Entre as paixões confessáveis, está a pelas artes plásticas. Uma admiração intensa por quem consegue passar para a tela ou o papel branco cores de emoção - e que a levariam a procurar Lígia Papp, uma das artistas plásticas mais importantes da geração dos anos 60, "que não conhecia pessoalmente mas admirava há muito tempo".
- "Telefonei, marcamos um encontro e, como resultado, ela acabou minha amiga e topando fazer o cenário para o meu show".
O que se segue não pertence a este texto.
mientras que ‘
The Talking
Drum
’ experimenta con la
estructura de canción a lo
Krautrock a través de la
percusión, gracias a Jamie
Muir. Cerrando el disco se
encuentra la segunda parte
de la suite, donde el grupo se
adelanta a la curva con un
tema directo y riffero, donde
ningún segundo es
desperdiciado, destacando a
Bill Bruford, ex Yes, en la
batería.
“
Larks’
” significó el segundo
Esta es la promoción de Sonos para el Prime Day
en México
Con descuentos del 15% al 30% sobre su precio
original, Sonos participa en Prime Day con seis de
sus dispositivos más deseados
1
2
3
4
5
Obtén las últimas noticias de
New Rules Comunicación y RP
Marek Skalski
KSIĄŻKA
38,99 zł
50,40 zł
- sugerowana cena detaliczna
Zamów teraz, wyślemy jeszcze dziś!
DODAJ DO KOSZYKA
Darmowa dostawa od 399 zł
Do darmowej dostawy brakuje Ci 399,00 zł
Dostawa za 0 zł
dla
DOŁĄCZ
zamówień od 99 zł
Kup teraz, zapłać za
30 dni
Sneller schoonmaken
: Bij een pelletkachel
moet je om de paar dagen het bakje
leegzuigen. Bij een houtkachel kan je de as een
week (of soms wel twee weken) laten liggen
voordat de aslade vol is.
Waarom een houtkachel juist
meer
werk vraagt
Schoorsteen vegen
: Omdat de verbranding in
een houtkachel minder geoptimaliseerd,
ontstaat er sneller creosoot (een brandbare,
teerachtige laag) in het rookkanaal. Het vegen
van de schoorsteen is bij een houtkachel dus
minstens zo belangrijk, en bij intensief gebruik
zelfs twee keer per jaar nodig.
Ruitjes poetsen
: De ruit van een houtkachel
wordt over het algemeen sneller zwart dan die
Outra admiração é pelo pintor Iberê Camargo, gaúcho como ela, homenageado com uma canção - "Tons" - uma das inéditas que fazem parte do espetáculo que sábado, em estréia nacional, apresenta no Auditório Bento Munhoz da Rocha Neto. Aliás, a escolha de Curitiba para começar o roteiro de um novo espetáculo, prende-se ao bom astral da empresária Verinha Walflor: há 7 meses, em 3 de maio, Adriana apresentou-se no mesmo auditório, em promoção tão bem administrada por Verinha, que na mesma noite nasceu a sua disposição de retornar ao Guaíra, com um novo espetáculo - igualmente no esquema de violão e voz.
Adriana é daquelas pessoas que se mantém fiéis aos amigos dos tempos anônimos. Assim é que, ao assumir qualquer compromisso, impõe como condição básica a participação da iluminadora Marga Ferreira e do operador de som Renato Auscher, que continuam com residência em Porto Alegre mas acompanhando-a Brasil afora.
- "Sem a Marga fazendo a luz e o Renato no comando do som, a Adriana se sente nua no palco", diz Celina, justificando que mesmo com o custo da produção aumentado, ela não dispensa sua equipe.
Apesar de uma agenda carregada de shows e o bom contrato com a Sony - Adriana está longe de ser uma artista rica. Uma despesa fixa mensal acima dos Cr$ 2,5 milhões e a consciência de que "faturar na base de qualquer proposta é suicídio", Celina recusa propostas que "não contenham o mínimo de dignidade artística ou seja espaços que não estejam de acordo com o estilo de Adriana".
- "Por exemplo, fazer shows em feiras e exposições de gado, como já nos propuseram, nem pensar. Nem mesmo se a proposta for suficiente para comprar um apartamento na Vieira Souto".
Adriana - que mora em apartamento alugado - sorri e acrescenta:
- "... bem, se fosse para tanto, até que daria para pensar!".
Um primeiro disco que entrou na lista dos melhores do ano passado e vendeu muito bem, um vídeo dirigido por Zelito Viana - lançado também pela Sony e com boa procura, estão na praça. Quem for sábado ao Guaíra (ingressos a Cr$ 6 mil e Cr$ 7 mil até amanhã, aumentando em mais Cr$ 1 mil no dia do show), conhecerá pelo menos seis das novas composições de Adriana, que entrarão em seu segundo álbum, a ser gravado somente no segundo trimestre de 1992.